# 132111 - Corporate Service Manager Vetassess Rejection



## Faizan_mqt (Aug 16, 2015)

Dear Group Members,

I filed for Vetassess assessment on 10 Jun and received negative outcome on 25 Aug in category 132111 for occupation Corporate Service Manager.

My educational qualification received positive outcome. However, I received negative outcome in my employment assessment. Is this the end of the road for me?

I have close to 3 years managerial experience as Manager - Business Controller and Continuous Improvement in a transportation global company. Documents provided in the application for employment credentials were CV, Experience letter, Official description.

Comments received in detailed response are: The role is not the overall in charge of administration of an organization and therefore cannot be considered highly relevant to the nominated occupation. They have advised me to have my skills assessed under 224712 - Organization and Methods Analyst. This is not open anywhere so not an option at all.

I disagree with their assessment and plan to file for reassessment. Can you please advise how to leverage my current position and obtain positive outcome.
I reviewed the job description with my HR Manager and we both agree that my role is almost 80% match to the 132111 requirement.

I have below options available

1. Request HR to provide me with revised experience letter, Job description after adjustments. I still believe my current documents are comprehensive but subjective to how they are understood by case officer.
2. Provide a more detailed job analysis at task level to further elaborate how role is linked with 132111.
3. Give up without a fight and save possible AUD 450 going into the drain.

I really would appreciate help in this regard.

Thanks,
Faizan


----------



## manomegh (Aug 9, 2014)

Are you overall in charge of administration of your organization for the customer care? This you need to prove as one of my friend got negative result but after reassessment he got the positive assessment.

Now he got invitation also!!


----------



## Faizan_mqt (Aug 16, 2015)

Hello,

Well, i have a central role in the organization reporting to country management and responsible for managing, monitoring and controlling operational, financial and information flow in the organization. There are other controlling aspects in my role which allows me to keep check on business, operational plans. Resourcing decisions for peak seasons and skill development of existing employee base. Process Improvements to drive efficiency and impact on bottom line. My approval is also required at month end before finalization of volume and financials in monthly reporting.
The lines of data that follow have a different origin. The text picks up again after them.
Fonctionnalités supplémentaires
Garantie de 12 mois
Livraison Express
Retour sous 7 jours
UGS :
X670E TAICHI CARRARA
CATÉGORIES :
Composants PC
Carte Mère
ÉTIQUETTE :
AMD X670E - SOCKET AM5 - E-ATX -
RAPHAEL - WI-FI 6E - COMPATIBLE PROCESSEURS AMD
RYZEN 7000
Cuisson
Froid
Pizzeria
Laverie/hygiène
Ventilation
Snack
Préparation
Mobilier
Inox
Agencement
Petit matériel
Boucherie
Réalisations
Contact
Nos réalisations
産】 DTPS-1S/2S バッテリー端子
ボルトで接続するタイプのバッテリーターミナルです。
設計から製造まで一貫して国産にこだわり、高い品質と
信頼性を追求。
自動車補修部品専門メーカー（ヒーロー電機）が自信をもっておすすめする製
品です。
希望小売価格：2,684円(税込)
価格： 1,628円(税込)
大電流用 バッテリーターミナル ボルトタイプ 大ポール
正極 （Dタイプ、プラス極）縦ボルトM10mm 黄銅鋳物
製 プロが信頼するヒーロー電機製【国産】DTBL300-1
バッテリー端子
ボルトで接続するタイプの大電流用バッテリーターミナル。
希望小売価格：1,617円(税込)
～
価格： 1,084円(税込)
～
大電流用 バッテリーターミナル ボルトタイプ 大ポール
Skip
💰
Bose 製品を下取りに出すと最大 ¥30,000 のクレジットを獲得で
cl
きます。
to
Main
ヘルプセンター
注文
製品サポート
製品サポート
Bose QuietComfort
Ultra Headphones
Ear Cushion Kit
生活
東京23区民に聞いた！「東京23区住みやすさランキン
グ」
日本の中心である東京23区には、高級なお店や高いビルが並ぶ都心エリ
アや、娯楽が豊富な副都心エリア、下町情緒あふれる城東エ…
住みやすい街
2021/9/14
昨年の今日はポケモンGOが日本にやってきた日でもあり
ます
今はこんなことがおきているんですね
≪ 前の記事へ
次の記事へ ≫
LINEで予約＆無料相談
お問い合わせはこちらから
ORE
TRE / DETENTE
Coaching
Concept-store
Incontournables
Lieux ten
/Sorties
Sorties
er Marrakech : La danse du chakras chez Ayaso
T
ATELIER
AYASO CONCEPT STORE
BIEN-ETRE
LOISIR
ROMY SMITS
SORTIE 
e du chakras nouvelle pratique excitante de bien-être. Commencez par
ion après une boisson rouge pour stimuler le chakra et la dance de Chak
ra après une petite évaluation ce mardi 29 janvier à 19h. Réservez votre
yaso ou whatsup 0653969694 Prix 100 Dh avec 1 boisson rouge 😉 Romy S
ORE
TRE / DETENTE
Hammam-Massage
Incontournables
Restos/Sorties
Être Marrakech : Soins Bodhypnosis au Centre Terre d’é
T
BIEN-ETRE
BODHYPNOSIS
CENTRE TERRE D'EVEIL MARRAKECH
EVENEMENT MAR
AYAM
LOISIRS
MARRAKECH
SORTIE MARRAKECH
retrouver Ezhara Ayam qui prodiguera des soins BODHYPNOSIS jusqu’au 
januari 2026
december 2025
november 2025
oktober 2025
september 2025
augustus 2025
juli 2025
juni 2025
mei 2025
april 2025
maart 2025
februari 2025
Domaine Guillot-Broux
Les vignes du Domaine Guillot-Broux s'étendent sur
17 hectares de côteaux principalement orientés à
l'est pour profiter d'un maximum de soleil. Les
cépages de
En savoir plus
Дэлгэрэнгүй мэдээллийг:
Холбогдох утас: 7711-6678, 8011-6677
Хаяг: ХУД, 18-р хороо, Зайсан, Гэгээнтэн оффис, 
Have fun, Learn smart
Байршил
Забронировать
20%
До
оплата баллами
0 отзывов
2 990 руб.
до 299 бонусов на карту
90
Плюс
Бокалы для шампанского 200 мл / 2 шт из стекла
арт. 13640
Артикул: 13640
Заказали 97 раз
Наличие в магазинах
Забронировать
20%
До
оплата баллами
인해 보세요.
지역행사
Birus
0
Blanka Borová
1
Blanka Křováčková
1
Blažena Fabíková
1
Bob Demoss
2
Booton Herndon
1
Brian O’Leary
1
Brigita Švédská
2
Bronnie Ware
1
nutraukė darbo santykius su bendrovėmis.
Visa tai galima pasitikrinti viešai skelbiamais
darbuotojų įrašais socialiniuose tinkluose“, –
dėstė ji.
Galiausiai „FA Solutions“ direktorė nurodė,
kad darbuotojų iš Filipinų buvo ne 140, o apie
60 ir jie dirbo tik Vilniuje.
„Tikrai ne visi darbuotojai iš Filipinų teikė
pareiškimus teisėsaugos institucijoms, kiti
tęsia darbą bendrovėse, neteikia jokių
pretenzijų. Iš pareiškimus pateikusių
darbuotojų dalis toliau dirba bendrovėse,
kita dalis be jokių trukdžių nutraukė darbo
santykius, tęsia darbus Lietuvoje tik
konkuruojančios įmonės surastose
I have discussed the outcome with my case officer and she has stated that all details received were comprehensive and could not be added upon.
After discussing with HR, i believe certain details were not part of the official job description and experience letter which could have boosted the case.
CO clearly stated that if i continue with the same documents, I am likely to receive same outcome.

The only solution I see is addition of notes in my already submitted JD and experience letter and hope for a positive outcome. I feel I could have put more effort in the preparation of earlier docs but no point in crying over split milk.

I welcome your thoughts and opinion on this.

Thanks,
Faizan


----------



## cyberkidpk (Sep 9, 2013)

Faizan_mqt said:


> Hello,
> 
> Well, i have a central role in the organization reporting to country management and responsible for managing, monitoring and controlling operational, financial and information flow in the organization. There are other controlling aspects in my role which allows me to keep check on business, operational plans. Resourcing decisions for peak seasons and skill development of existing employee base. Process Improvements to drive efficiency and impact on bottom line. My approval is also required at month end before finalization of volume and financials in monthly reporting.
> 
> ...



Just change the JD and HR submitted letter (which enlists you duties) in accordance with the respective ANZSCO code you have applied. (BE VERY PARTICULAR ABOUT THE WORDINGS - my advice, Copy them as it is )

It takes another 500 AUD and some 2 months of patience to get the positive outcome.

Exact same happened to my cousin.
He initially applied for Financial Investment Adviser but ultimately got accessed for Financial Investment Manager.
By the time he got his positive assessment, both occupation were closed. Both of them are still closed in this year as well 
That is some bad luck.

Anyways hope this isn't the case with you.

Cheers


----------



## sourabhrshah (May 25, 2021)

manomegh said:


> Are you overall in charge of administration of your organization for the customer care? This you need to prove as one of my friend got negative result but after reassessment he got the positive assessment.
> 
> Now he got invitation also!!


Helllo

Can you help me out with the job duties as even I have applied for Customer Service Manager and got a negative outcome and now my agent is asking me to opt for corporate service manager


----------